* EXERCISE
Turn the lines of the data into a numbered list, starting at the line that contains "conocieras con la ayuda de la" and stopping after the line that contains "Suivez-nous". Leave out blank lines and pictures.

* MATERIAL SUPPLIED

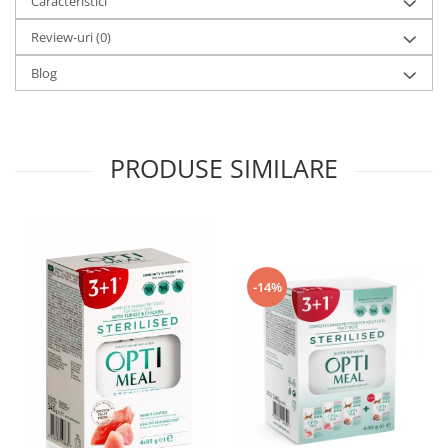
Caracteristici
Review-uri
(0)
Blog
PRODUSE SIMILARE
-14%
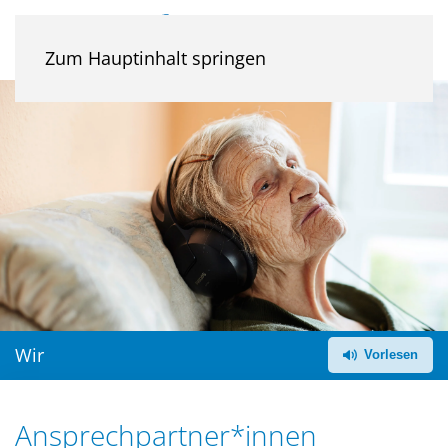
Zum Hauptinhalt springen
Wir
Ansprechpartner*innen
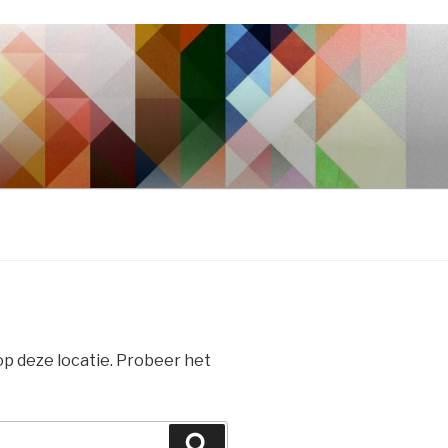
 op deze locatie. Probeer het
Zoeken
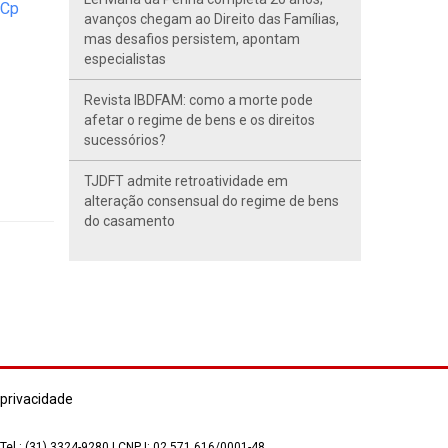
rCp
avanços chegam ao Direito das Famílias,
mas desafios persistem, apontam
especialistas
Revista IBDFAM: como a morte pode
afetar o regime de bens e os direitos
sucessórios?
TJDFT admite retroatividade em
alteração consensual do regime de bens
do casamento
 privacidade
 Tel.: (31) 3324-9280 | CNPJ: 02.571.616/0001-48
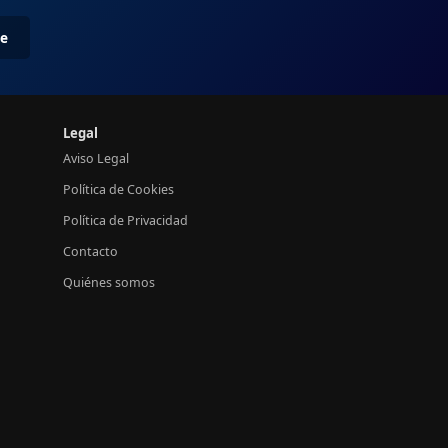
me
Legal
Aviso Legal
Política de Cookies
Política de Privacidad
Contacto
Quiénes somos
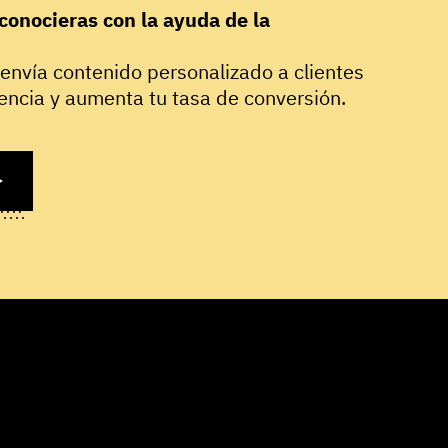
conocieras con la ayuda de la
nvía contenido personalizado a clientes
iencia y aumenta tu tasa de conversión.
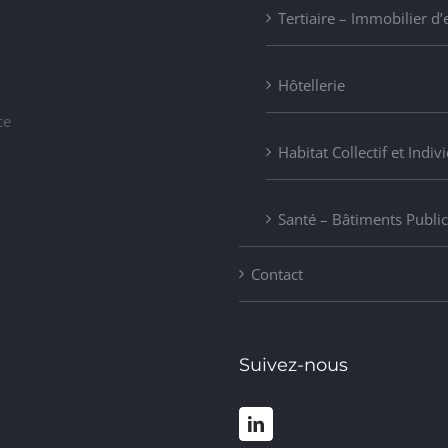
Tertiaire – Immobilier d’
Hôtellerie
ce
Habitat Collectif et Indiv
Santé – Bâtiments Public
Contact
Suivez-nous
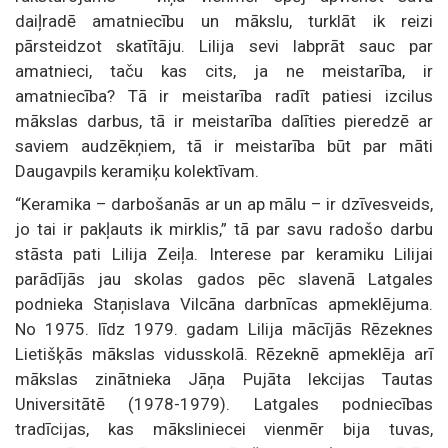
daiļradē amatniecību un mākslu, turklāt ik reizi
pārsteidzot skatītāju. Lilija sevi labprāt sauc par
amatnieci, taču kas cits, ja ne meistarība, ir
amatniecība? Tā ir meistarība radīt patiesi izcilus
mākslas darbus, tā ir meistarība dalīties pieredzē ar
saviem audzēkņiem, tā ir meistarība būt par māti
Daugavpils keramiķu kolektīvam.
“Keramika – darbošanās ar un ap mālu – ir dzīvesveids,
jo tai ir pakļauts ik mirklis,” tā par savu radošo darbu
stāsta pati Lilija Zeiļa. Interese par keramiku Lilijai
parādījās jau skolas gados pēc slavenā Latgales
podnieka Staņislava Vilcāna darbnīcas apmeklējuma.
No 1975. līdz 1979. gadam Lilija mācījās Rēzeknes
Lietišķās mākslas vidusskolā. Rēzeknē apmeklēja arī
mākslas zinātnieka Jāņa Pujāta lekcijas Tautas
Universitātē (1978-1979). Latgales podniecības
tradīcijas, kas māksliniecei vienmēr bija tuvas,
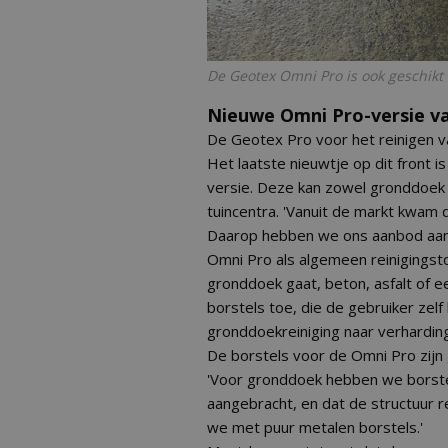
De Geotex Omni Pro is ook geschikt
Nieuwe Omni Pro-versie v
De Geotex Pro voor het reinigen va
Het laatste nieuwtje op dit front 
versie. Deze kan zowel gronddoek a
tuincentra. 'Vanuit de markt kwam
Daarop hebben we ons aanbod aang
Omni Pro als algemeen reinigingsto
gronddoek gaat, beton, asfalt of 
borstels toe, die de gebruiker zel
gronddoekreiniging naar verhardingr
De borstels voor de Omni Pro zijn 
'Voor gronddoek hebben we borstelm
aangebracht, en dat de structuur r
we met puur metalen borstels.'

* OUTPUT BELOW
1. conocieras con la ayuda de la
2. nvía contenido personalizado a clientes
3. iencia y aumenta tu tasa de conversión.
4. Tertiaire – Immobilier d’
5. Hôtellerie
6. ce
7. Habitat Collectif et Indiv
8. Santé – Bâtiments Public
9. Contact
10. Suivez-nous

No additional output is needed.